"""

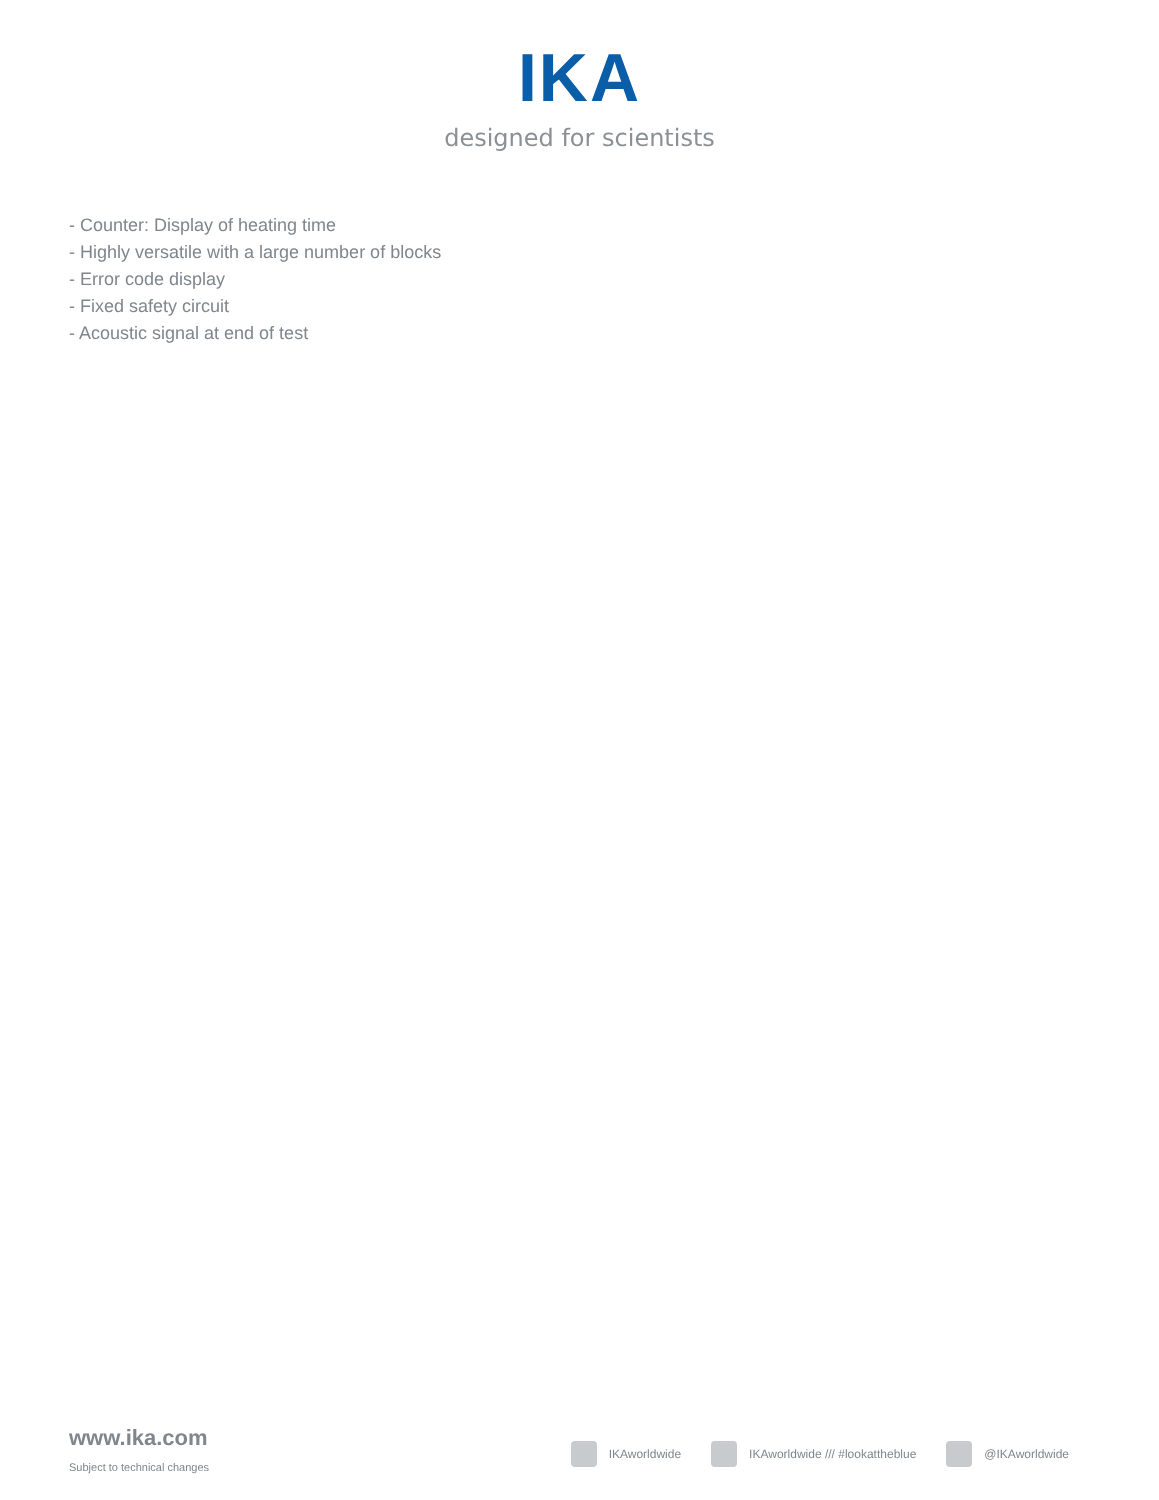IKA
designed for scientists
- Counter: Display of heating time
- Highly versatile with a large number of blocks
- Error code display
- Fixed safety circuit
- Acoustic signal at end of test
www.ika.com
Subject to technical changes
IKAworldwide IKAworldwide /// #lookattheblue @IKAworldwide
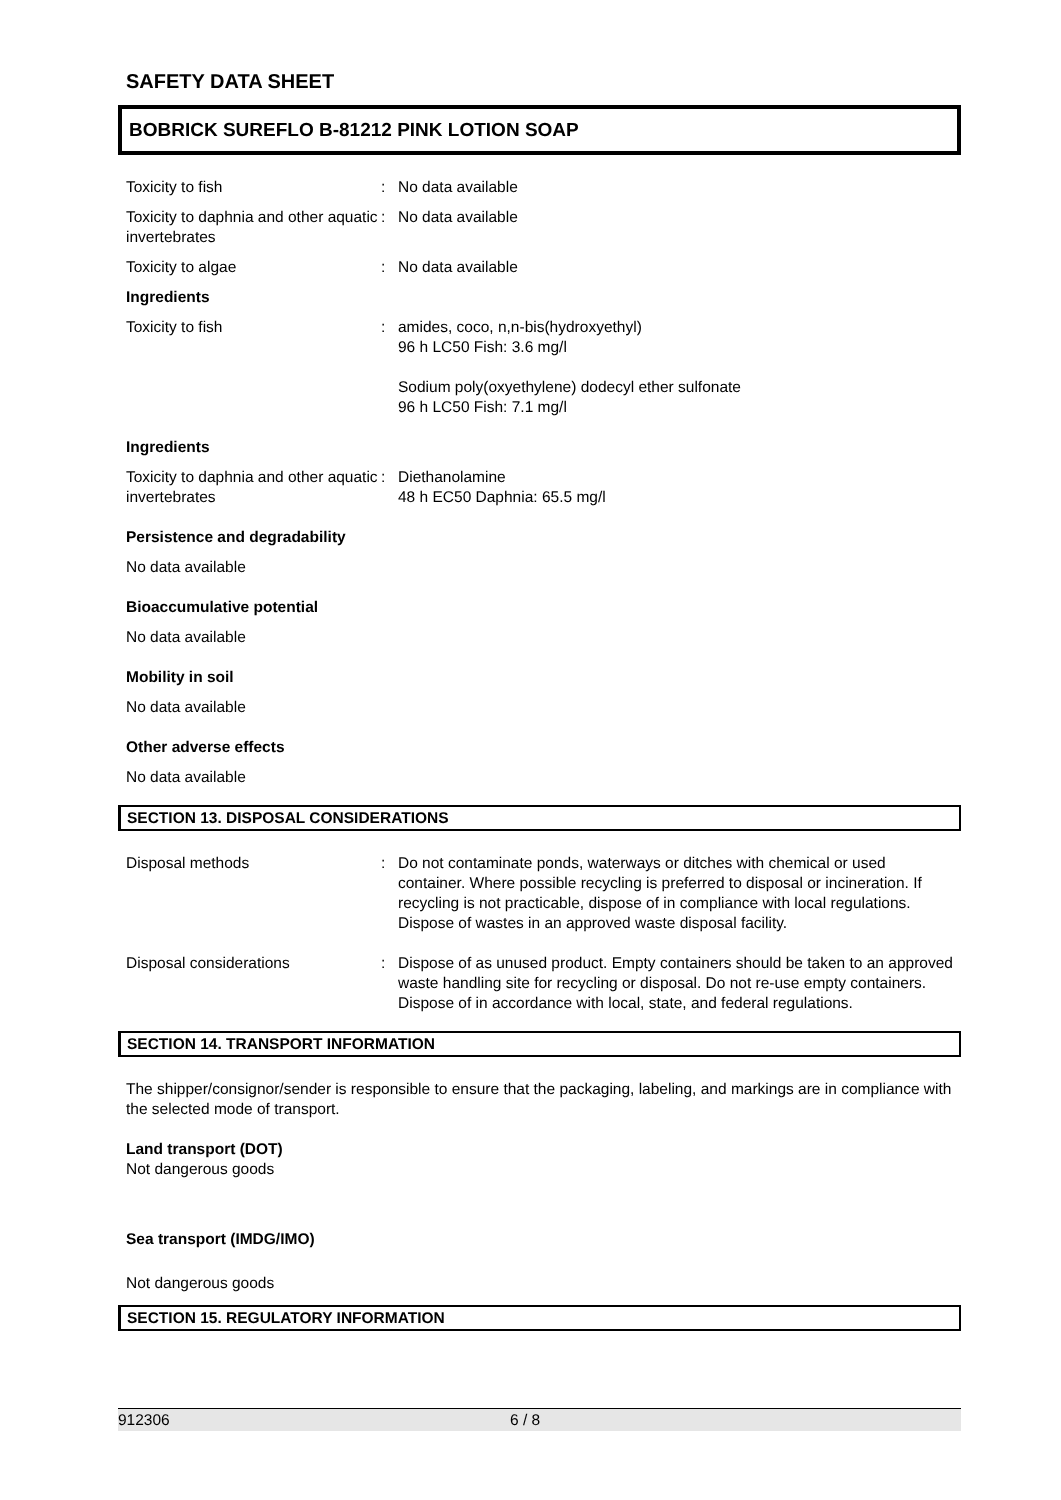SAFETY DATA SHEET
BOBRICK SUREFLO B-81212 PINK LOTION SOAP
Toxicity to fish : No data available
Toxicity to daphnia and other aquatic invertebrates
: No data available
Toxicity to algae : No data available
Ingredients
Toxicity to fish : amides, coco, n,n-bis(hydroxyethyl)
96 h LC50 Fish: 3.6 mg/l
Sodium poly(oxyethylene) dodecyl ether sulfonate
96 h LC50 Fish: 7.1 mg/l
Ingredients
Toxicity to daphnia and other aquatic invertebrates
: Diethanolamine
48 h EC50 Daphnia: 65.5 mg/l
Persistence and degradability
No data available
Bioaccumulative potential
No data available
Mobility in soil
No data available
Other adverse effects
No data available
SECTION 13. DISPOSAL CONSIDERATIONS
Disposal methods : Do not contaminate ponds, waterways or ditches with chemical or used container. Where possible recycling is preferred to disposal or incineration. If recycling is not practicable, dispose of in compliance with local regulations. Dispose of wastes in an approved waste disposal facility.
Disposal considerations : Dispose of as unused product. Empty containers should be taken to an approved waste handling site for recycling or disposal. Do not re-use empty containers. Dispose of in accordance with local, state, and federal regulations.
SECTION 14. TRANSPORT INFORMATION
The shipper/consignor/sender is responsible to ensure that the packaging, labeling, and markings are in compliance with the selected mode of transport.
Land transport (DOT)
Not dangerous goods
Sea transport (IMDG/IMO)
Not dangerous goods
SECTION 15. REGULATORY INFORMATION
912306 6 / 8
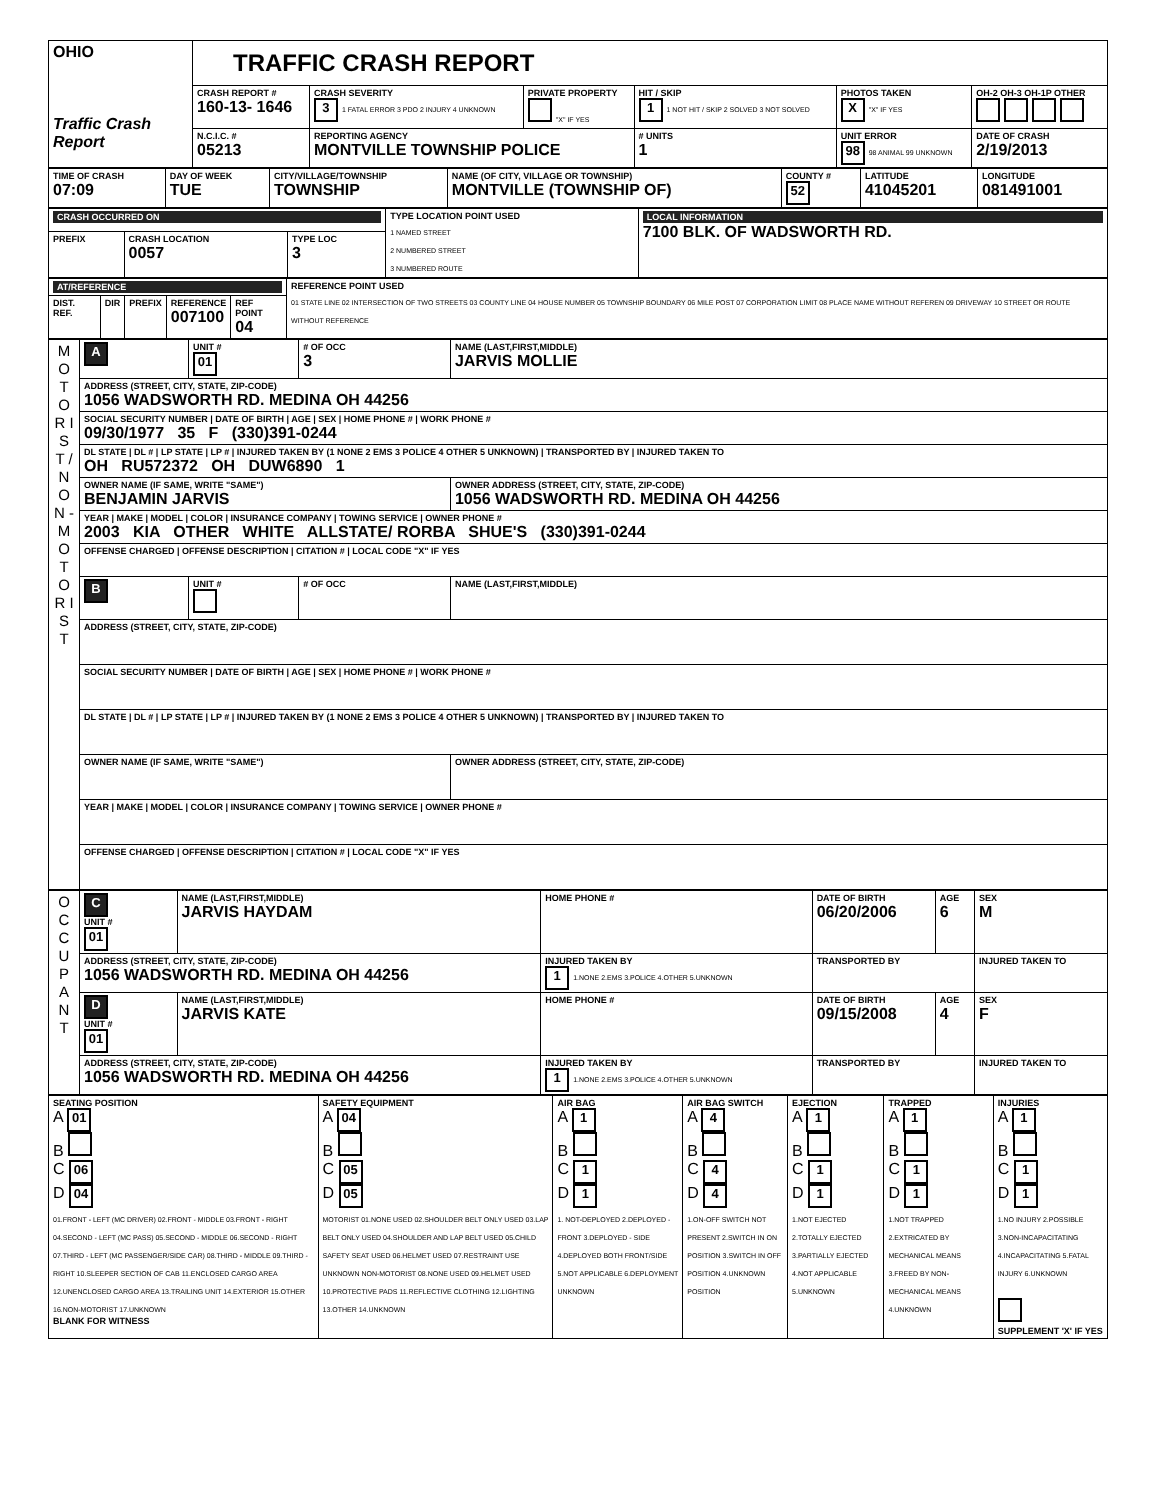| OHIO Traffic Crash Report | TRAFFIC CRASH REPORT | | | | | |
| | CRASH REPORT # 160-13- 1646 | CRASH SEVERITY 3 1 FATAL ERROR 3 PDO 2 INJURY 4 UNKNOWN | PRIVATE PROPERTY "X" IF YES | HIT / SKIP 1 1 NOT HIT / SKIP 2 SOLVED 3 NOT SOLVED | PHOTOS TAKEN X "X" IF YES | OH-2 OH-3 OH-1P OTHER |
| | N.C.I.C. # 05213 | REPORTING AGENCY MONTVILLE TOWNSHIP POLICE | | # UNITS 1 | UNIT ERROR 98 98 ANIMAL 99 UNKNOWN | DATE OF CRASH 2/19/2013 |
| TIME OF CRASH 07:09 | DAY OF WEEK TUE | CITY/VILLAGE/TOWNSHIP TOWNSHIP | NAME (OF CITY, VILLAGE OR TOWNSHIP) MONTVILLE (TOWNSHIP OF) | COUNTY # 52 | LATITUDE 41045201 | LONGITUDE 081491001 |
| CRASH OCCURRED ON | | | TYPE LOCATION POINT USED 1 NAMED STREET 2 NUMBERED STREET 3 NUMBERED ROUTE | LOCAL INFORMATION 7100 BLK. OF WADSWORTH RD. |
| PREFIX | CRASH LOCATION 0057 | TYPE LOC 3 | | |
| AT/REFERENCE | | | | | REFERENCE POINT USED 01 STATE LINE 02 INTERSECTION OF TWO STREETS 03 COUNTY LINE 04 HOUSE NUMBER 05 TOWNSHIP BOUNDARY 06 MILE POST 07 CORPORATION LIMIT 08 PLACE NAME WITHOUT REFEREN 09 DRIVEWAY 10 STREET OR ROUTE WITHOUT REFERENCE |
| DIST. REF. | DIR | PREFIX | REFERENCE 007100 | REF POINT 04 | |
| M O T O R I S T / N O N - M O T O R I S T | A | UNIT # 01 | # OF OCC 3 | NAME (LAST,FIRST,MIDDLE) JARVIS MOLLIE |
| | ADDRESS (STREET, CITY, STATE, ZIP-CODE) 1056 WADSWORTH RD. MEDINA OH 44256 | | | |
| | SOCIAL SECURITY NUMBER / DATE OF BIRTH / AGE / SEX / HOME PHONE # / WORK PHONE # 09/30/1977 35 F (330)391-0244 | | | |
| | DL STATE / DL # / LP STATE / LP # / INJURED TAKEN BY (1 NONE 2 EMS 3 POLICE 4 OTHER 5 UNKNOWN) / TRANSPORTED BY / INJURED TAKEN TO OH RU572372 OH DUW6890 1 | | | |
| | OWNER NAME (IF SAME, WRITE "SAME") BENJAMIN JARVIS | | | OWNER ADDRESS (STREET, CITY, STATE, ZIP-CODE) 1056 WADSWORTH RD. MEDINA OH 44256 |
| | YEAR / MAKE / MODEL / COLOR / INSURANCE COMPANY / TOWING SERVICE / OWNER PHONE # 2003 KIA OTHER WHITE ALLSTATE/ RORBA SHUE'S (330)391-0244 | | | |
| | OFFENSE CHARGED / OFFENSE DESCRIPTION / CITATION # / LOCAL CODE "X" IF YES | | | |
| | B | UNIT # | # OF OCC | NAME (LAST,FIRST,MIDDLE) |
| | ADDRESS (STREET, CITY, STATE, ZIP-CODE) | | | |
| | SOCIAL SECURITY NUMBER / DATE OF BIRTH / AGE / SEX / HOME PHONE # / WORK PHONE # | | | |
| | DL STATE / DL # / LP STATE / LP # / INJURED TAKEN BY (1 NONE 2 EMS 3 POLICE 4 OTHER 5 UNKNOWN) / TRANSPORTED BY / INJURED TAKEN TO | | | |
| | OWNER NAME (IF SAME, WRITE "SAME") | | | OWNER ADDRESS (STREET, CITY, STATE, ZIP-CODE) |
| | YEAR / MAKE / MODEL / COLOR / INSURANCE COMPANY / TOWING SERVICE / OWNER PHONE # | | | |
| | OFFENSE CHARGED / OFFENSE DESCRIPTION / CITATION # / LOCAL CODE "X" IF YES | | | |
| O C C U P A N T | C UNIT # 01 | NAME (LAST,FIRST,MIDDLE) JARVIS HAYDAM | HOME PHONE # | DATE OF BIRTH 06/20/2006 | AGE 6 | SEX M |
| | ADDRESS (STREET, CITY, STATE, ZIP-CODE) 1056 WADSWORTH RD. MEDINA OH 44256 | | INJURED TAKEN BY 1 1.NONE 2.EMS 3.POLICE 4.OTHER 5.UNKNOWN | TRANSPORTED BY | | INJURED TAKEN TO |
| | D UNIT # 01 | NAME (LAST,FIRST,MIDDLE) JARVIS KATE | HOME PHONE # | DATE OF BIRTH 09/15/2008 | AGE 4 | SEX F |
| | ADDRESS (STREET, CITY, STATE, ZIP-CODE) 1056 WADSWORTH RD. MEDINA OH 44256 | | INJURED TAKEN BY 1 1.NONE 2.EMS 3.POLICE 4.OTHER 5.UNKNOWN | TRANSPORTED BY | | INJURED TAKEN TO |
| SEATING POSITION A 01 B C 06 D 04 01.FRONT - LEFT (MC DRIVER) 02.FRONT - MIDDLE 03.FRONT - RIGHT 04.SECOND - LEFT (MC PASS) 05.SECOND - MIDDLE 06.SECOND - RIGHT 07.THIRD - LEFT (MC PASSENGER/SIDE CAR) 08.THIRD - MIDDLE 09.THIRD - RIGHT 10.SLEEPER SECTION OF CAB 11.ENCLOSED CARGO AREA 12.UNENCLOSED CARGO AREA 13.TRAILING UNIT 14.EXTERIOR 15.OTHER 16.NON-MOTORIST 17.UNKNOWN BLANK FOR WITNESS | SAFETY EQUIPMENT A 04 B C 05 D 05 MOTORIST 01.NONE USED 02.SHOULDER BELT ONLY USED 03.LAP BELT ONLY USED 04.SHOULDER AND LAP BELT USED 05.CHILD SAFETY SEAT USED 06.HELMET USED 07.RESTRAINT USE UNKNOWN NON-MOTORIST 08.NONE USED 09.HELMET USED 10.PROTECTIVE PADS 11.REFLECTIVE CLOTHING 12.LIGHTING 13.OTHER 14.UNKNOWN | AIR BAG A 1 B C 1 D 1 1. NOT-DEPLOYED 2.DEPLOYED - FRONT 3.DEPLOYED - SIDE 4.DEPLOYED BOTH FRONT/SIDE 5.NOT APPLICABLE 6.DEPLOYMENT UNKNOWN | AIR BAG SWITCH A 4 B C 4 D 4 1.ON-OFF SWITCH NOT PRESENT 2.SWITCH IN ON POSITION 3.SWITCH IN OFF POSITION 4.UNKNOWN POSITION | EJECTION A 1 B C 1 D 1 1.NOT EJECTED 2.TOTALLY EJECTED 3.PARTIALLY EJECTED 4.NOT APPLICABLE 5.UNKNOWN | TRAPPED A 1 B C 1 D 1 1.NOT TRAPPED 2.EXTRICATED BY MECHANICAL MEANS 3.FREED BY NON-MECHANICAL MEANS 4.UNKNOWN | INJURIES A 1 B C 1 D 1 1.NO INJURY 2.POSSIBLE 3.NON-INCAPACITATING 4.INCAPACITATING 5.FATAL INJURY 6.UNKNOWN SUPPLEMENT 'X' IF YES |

"""

ABOUT THIS EXERCISE | Transcribe the lines above between the line holding "TYPE LOC 3 | | |" and the line holding "F (330)391-0244 | | | |", inclusive, exactly as they stand and with nothing added.

RESULT BELOW |
| PREFIX | CRASH LOCATION 0057 | TYPE LOC 3 | | |
| AT/REFERENCE | | | | | REFERENCE POINT USED 01 STATE LINE 02 INTERSECTION OF TWO STREETS 03 COUNTY LINE 04 HOUSE NUMBER 05 TOWNSHIP BOUNDARY 06 MILE POST 07 CORPORATION LIMIT 08 PLACE NAME WITHOUT REFEREN 09 DRIVEWAY 10 STREET OR ROUTE WITHOUT REFERENCE |
| DIST. REF. | DIR | PREFIX | REFERENCE 007100 | REF POINT 04 | |
| M O T O R I S T / N O N - M O T O R I S T | A | UNIT # 01 | # OF OCC 3 | NAME (LAST,FIRST,MIDDLE) JARVIS MOLLIE |
| | ADDRESS (STREET, CITY, STATE, ZIP-CODE) 1056 WADSWORTH RD. MEDINA OH 44256 | | | |
| | SOCIAL SECURITY NUMBER / DATE OF BIRTH / AGE / SEX / HOME PHONE # / WORK PHONE # 09/30/1977 35 F (330)391-0244 | | | |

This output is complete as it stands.